Jadwal Gerhana Bulan Total 3 Maret 2026 di Indonesia
Dilansir dari detikEdu, fenomena Gerhana Bulan Total dapat disaksikan mulai sore hingga malam hari. Berikut jadwal lengkap Gerhana Bulan Total 3 Maret 2026 mulai fase awal hingga akhir.
Fase Awal
- Gerhana penumbra mulai:
15.42.44 WIB/16.42.44 WITA/17.42.44 WIT - Gerhana sebagian mulai:
16.49.46 WIB/17.49.46 WITA/18.49.46 WIT
Fase Totalitas
- Gerhana total mulai:
18.03.56 WIB/19.03.56 WITA/20.03.56 WIT - Puncak gerhana:
18.33.39 WIB/19.33.39 WITA/20.33.39 WIT - Gerhana total berakhir:
19.03.23 WIB/20.03.23 WITA/21.03.23 WIT
Fase Akhir
- Gerhana sebagian berakhir:
20.17.33 WIB/21.17.33 WITA/22.17.33 WIT - Gerhana penumbra berakhir:
21.24.35 WIB/22.24.35 WITA/23.24.35 WIT
Wilayah Mana yang Paling Jelas Melihat Gerhana?
Mengutip laman resmi BMKG, wilayah Indonesia bagian timur memiliki peluang pengamatan lebih baik karena dapat menyaksikan fase awal gerhana saat Bulan terbit.
Sementara itu, di wilayah Indonesia bagian Barat, Bulan biasanya sudah memasuki fase totalitas atau mendekati puncak saat terlihat setelah terbit.
Agar bisa melihat gerhana dengan jelas, disarankan mencari lokasi minim polusi cahaya, menghadap ke arah terbit Bulan, dan memastikan kondisi langit cerah
Fakta Menarik Tentang Gerhana di Tahun 2026
Pada tahun 2026 diprediksi akan terjadi empat kali gerhana, terdiri dari dua kali gerhana Matahari dan dua kali gerhana Bulan. Namun, hanya Gerhana Bulan Total 3 Maret 2026 yang dapat diamati dari Indonesia.

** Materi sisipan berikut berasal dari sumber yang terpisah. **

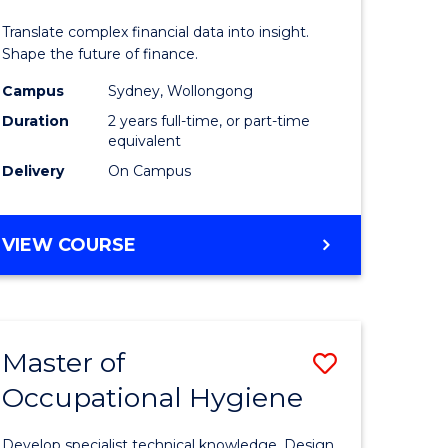
ics
Analytics
Translate complex financial data into insight.
-
Shape the future of finance.
r
Master
Campus
Sydney, Wollongong
Duration
2 years full-time, or part-time
of
equivalent
ational
Professio
Delivery
On Campus
ess
Accounti
from
MASTER
VIEW COURSE
OF
e
Course
BUSINESS
ites
Favourite
ANALYTICS
-
Master of
Save
MASTER
OF
Occupational Hygiene
r
Master
PROFESSIONAL
of
ACCOUNTING
Develop specialist technical knowledge. Design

Secara astronomis, fenomena ini merupakan anggota ke-27 dari 71 anggota dalam seri Saros 133. Gerhana serupa sebelumnya terjadi pada 21 Februari 2008 dan diperkirakan kembali terjadi pada 13 Maret 2044.
Jangan lewatkan momen langka ini pada 3 Maret 2026. Catat jadwalnya dan cari lokasi terbaik ya detikers.